You see, the home was my beautiful guardian angel. And she saw everything. Every hand raised in anger, every strap used to shape and mould a growing child. Every dream dismissed, hopes crushed, and energy drained. She saw them all. Yet the love that was missing from the parental figures was made up for in abundance from her. She never told me I was useless, or a sinner worthy of hell. And that was helpful to me. Looking back, with the perspective of an adult, I believe she bore a lot of the negative energy intended for me. I don't know how, but like I said she had a soul, she possessed a wisdom, a knowingness, and a willingness to shield me from the abuse. 


She knows all my secrets. Even the ones I can no longer remember, because I am too afraid to look. There are some dark places, hidden in the recesses of my former home. She took them, bore them for me, folded them up, put them away, reassured me I would be alright. 


"Don't be afraid," she would say to me on many an occasion. Or were those my recurring dreams? Perhaps she spoke to me in my dreams. She did speak to me, of that I am certain.

"Sleep now, in the morning it will all be okay." I wish it was all just a dream. About a house that loved me, whom I called friend. A childhood fantasy, an imagination run amok. Adulthood being its antidote. But there was no cure. No growing up would take this away. I just needed to embrace reality. My reality. A reality where a house saved my sanity.


And looking back I know I was very quiet in my dealings with her. But I was a child.
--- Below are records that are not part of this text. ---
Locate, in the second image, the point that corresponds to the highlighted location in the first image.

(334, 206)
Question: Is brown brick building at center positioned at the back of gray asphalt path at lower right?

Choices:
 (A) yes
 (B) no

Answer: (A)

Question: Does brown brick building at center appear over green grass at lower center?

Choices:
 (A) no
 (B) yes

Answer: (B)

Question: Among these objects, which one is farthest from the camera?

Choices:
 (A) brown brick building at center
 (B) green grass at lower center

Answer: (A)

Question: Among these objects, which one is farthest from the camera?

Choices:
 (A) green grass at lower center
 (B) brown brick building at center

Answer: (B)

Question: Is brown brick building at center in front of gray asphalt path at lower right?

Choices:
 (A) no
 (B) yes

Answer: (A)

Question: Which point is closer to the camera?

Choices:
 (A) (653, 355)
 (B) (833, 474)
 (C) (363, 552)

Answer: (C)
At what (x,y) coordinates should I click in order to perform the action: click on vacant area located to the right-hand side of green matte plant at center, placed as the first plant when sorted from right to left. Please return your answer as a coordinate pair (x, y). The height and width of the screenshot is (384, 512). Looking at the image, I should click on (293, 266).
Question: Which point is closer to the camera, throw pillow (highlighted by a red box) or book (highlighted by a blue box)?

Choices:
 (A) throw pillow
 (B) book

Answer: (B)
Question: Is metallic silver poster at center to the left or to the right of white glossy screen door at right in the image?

A frightened child. One who was verbally, emotionally, and physically abused by the majority of authority figures in my life. I had lost the ability to communicate. Or I never developed it in the first place. Words formed in my heart. And died there. But she received them. I wasn't always aware of that. I did not fully grasp how she understood me so well. But a part of her dwelt within me. Within that little child's heart. Within his soul. 

But I don't wont to dwell on the bad. There has been far too much of that to go around. I wanted to tell you about my friend. My home. The angel that taught me love. Who showed me compassion. These were valuable lessons for me. And in a way she still resides within me. Within my heart. I think I was very blessed to have a home like her. To have her protection. For the longest time I was envious of others, and their happy family lives. Their mother's love. Their father's protection. But she reminded me, gently, that I did in fact have those things. Just not like the world taught me it was meant to be. 


That which made me feel ostracised from life, that which made me feel so different, was that which saved me in the end. The house I grew up in, the place I called home, was the mother I thought I never had.